= Beginning of Section =

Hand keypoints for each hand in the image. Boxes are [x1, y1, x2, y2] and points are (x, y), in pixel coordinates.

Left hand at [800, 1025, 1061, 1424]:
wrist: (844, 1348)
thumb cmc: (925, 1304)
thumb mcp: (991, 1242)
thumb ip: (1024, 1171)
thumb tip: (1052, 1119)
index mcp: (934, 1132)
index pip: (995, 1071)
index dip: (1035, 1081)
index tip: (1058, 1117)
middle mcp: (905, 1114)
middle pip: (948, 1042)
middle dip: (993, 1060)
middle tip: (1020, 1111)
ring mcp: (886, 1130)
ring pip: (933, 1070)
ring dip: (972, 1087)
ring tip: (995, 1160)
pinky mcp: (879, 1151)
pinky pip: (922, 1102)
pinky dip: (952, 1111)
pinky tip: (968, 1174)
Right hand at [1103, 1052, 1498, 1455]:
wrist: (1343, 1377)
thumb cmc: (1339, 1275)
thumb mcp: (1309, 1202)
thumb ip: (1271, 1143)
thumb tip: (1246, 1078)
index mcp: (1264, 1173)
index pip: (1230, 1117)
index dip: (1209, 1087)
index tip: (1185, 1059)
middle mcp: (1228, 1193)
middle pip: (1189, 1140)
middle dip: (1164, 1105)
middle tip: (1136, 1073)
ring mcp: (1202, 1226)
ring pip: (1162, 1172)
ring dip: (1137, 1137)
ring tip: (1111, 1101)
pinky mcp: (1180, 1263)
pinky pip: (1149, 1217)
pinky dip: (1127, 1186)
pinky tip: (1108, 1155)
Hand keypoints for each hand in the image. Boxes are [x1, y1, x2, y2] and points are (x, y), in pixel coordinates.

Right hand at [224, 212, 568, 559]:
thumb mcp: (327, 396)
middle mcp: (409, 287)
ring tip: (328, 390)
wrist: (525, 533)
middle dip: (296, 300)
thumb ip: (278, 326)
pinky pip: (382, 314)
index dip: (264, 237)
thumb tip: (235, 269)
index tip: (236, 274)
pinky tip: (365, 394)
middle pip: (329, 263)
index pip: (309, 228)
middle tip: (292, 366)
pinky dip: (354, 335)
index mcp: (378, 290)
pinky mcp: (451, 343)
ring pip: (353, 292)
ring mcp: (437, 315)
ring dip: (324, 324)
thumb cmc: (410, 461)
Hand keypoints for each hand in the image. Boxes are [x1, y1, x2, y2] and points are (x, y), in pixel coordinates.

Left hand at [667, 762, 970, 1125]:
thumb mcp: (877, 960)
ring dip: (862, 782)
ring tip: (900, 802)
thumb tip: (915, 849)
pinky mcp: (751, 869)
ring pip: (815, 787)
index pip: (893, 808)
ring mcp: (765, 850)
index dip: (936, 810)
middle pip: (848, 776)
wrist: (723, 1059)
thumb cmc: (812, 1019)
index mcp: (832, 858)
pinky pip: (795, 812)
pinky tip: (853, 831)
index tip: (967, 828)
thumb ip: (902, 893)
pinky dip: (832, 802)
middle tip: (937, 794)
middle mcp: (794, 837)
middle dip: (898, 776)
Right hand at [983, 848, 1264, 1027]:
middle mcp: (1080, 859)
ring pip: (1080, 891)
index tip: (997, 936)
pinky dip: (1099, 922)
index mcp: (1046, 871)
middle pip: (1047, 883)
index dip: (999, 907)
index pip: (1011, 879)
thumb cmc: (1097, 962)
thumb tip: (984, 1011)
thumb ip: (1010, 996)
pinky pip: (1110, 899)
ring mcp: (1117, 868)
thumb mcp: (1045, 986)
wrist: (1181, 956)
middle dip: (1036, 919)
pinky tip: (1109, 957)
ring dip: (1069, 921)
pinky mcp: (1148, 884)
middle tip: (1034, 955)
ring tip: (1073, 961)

= End of Section =

* _EXERCISE DETAILS_
All the records above need to be set down again exactly as they were given.

* _SOLUTION TO THIS PROBLEM_
Hand keypoints for each hand in the image. Boxes are [x1, y1, x2, y2] and points are (x, y), in pixel coordinates.

Left hand at [800, 1025, 1061, 1424]:
wrist: (844, 1348)
thumb cmc: (925, 1304)
thumb mcp: (991, 1242)
thumb ip: (1024, 1171)
thumb tip: (1052, 1119)
index mcp: (934, 1132)
index pip: (995, 1071)
index dip: (1035, 1081)
index tip: (1058, 1117)
middle mcp: (905, 1114)
middle pip: (948, 1042)
middle dip: (993, 1060)
middle tip: (1020, 1111)
ring mcp: (886, 1130)
ring pip: (933, 1070)
ring dip: (972, 1087)
ring tip: (995, 1160)
pinky mcp: (879, 1151)
pinky pip: (922, 1102)
pinky dip: (952, 1111)
pinky tip: (968, 1174)
Right hand at [1103, 1052, 1498, 1455]:
wrist: (1343, 1377)
thumb cmc: (1339, 1275)
thumb mcp: (1309, 1202)
thumb ip: (1271, 1143)
thumb tip: (1246, 1078)
index mcp: (1264, 1173)
index pip: (1230, 1117)
index dip: (1209, 1087)
index tip: (1185, 1059)
middle mcp: (1228, 1193)
middle pip: (1189, 1140)
middle dip: (1164, 1105)
middle tip: (1136, 1073)
ring mcp: (1202, 1226)
ring pip: (1162, 1172)
ring dip: (1137, 1137)
ring tip: (1111, 1101)
pinky mcp: (1180, 1263)
pinky pip: (1149, 1217)
pinky dip: (1127, 1186)
pinky tip: (1108, 1155)
Hand keypoints for each hand in the image. Boxes are [x1, y1, x2, y2] and points are (x, y), in pixel coordinates.

Right hand at [224, 212, 568, 559]:
thumb mcp: (327, 396)
middle mcp: (409, 287)
ring tip: (328, 390)
wrist: (525, 533)
middle dip: (296, 300)
thumb ip: (278, 326)
pinky pip: (382, 314)
index dip: (264, 237)
thumb tip: (235, 269)
index tip: (236, 274)
pinky tip: (365, 394)
middle pip: (329, 263)
index pip: (309, 228)
middle tip: (292, 366)
pinky dip: (354, 335)
index mcp: (378, 290)
pinky mcp: (451, 343)
ring pip: (353, 292)
ring mcp: (437, 315)
ring dip: (324, 324)
thumb cmc: (410, 461)
Hand keypoints for each hand in the image. Boxes are [x1, y1, x2, y2] and points are (x, y), in pixel coordinates.

Left hand at [667, 762, 970, 1125]:
thumb mcp: (877, 960)
ring dip: (862, 782)
ring tip: (900, 802)
thumb tip: (915, 849)
pinky mcp: (751, 869)
ring pip: (815, 787)
index pip: (893, 808)
ring mcp: (765, 850)
index dip: (936, 810)
middle pip: (848, 776)
wrist: (723, 1059)
thumb cmc: (812, 1019)
index mcp: (832, 858)
pinky pip: (795, 812)
pinky tip: (853, 831)
index tip: (967, 828)
thumb ip: (902, 893)
pinky dip: (832, 802)
middle tip: (937, 794)
middle mcp: (794, 837)
middle dip: (898, 776)
Right hand at [983, 848, 1264, 1027]:
middle mcp: (1080, 859)
ring pip: (1080, 891)
index tip: (997, 936)
pinky dip: (1099, 922)
index mcp: (1046, 871)
middle pip: (1047, 883)
index dip: (999, 907)
index pip: (1011, 879)
thumb cmc: (1097, 962)
thumb tip: (984, 1011)
thumb ip: (1010, 996)
pinky pip: (1110, 899)
ring mcp: (1117, 868)
thumb mcp: (1045, 986)
wrist: (1181, 956)
middle dip: (1036, 919)
pinky tip: (1109, 957)
ring dip: (1069, 921)
pinky mcp: (1148, 884)
middle tip: (1034, 955)
ring tip: (1073, 961)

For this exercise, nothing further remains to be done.